# Vibrating food bowls, do they work?



## StimiLove (Mar 14, 2012)

Just wanting to know if those vibrating food bowls actually encourage dragons to eat dead insects.
Has anyone had any luck with them???


----------



## CrystalMoon (Mar 14, 2012)

Ohhh dear, picking myself up from the floor after laughing. I have heard of many vibrating things..... But never food bowls lol hope some-one can answer you 
Crystal


----------



## JAS101 (Mar 14, 2012)

my beardies didnt like the bowl


----------



## Darlyn (Mar 14, 2012)

How big are they, they might make a fun seat?


----------



## Boidae (Mar 14, 2012)

Why can't you just feed live insects?


----------



## Amazing Amazon (Mar 14, 2012)

They work great
Exo Terra Vivicator - YouTube


----------



## StimiLove (Mar 14, 2012)

a) i HATE insects (but i love dragons - so i am in a sticky situation). and b) i just can't seem to keep the crickets in the tub/cage and they end up escaping and i end up screaming to the boyfriend "ARRRRR! GET THEM! THEY'RE EVERYWHERE ARRRRRRRRR!".
I will keep persisting and screaming if i have to, i was just wondering if they are a good investment or not. I'm sure some one has bought one and tried it. Its for the tiny dragons in W.A. Pogona minor minor.



Amazing Amazon said:


> They work great
> Exo Terra Vivicator - YouTube



just watched the link - thats good enough for me!  
I want one!


----------



## PythonLegs (Mar 14, 2012)

Yep, bloody great things for getting little dragons to eat their greens.


----------



## RSPcrazy (Mar 15, 2012)

A mate of mine uses these, but he reckons there to weak. So what he did, was go to an adult store and bought something that vibrates a bit stronger, then he installed the motor from that into the bowl.

What a genius


----------



## maddog-1979 (Mar 15, 2012)

try puttin ya crickets in the fridge for 5 mins before feeding, slows em down alot


----------



## Rattus (Mar 15, 2012)

Put the crickets in the fridge for 10 mins. Slows them down. And are less likely to jump. Or just put the container of crickets in the enclosure and lift a corner of the lid and tip them in.


----------



## Sofoula88 (Mar 15, 2012)

If done right u pretty much never have to touch a crick except when there are like 5 left in the tub (solution) always keep a constant amount of crix lol.. But let us know how the viv dish works out.. In terms of veggies what I used to do which actually was accidental was I dropped a piece of pak choy in the eater bowl and as I tried to get it out kinda swirled it around and then the beardies went for it lol.. So for a while I used that little trick and would put a fee pieces in the water bowl and swish em around.. But now I jst hand feed the veggies..although I've my finger has been mistaken on occassion for carrot lol

Dunno if this is the link u clicked but watch this vid
Exo Terra Vivicator Review & Testing with Bearded Dragons! - YouTube

@RCPcrazy a stronger motor than that^^.. I'm imagining a cricket popcorn machine with crickets flying around everywhere lol


----------



## MathewB (Mar 15, 2012)

I have one and it works great, worth the money if you've got a problem feeder or something like that


----------



## reptalica (Mar 15, 2012)

Personally I'd go the vibrating crix. 

On a serious note crix and woodies shouldn't be dead as a feeder. At worst put in the fridge for 10-15 mins to slow them down.


----------



## StimiLove (Mar 15, 2012)

well, i went out and got one. The dragons are very tiny and i don't think they were impressed. *sigh*
Cutting up dead crickets is just as revolting as feeding live ones. So i gave up and fed them some live ones. They didn't even want them. God knows what i'm doing wrong now....


----------



## MathewB (Mar 15, 2012)

I don't think your doing anything wrong but what temps do you have them at etc?


----------



## StimiLove (Mar 15, 2012)

MathewB said:


> I don't think your doing anything wrong but what temps do you have them at etc?

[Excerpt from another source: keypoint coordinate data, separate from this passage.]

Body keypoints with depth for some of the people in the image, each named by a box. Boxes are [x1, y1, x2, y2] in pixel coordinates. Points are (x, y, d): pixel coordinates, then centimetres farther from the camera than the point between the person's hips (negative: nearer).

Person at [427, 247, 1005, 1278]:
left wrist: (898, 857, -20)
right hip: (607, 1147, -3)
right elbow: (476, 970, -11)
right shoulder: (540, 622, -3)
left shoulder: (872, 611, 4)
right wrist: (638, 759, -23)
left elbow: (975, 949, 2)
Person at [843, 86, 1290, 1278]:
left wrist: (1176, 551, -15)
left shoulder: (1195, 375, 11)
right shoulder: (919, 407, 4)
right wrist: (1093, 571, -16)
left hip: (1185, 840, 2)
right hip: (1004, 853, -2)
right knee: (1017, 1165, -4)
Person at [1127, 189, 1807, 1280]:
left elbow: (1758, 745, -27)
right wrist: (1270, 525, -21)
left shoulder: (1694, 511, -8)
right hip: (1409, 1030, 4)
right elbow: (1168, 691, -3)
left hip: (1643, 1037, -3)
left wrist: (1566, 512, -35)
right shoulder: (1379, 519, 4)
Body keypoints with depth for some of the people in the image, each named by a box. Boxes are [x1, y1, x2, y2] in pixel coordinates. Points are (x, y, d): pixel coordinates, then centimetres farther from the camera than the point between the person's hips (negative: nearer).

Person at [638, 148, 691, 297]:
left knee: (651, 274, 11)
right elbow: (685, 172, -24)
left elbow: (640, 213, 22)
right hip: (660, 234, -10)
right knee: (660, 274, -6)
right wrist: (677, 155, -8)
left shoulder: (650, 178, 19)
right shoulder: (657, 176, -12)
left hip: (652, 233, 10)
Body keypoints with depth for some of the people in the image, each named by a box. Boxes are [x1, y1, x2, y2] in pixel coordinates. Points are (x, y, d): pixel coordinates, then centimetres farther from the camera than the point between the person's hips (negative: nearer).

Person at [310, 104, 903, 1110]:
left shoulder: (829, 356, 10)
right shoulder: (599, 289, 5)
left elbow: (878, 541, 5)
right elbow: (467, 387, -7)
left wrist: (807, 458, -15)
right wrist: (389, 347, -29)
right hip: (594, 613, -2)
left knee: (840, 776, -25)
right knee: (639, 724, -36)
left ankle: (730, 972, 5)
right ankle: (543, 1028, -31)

i have them on 32 degrees. They are 3 month old pogona minor minors, and the breeder (who is very reputable) said not to let them get over 32 whilst they are so small or they will dehydrate. I have only had them since last sunday - so maybe they are adjusting to their new home like i am adjusting to feeding them.


----------



## MathewB (Mar 15, 2012)

I don't have much/any experience with dragons but I'd say they're just adjusting


----------



## Sinners121 (Mar 15, 2012)

ive had mine since three months old with a basking spot of 40 never had a problem


----------



## StimiLove (Mar 16, 2012)

Sinners121 said:


> ive had mine since three months old with a basking spot of 40 never had a problem



little minor minors??
I did have the basking spot on 36 at one point, but they kept well away from it. As soon as i lowered it they came back out and basked.


----------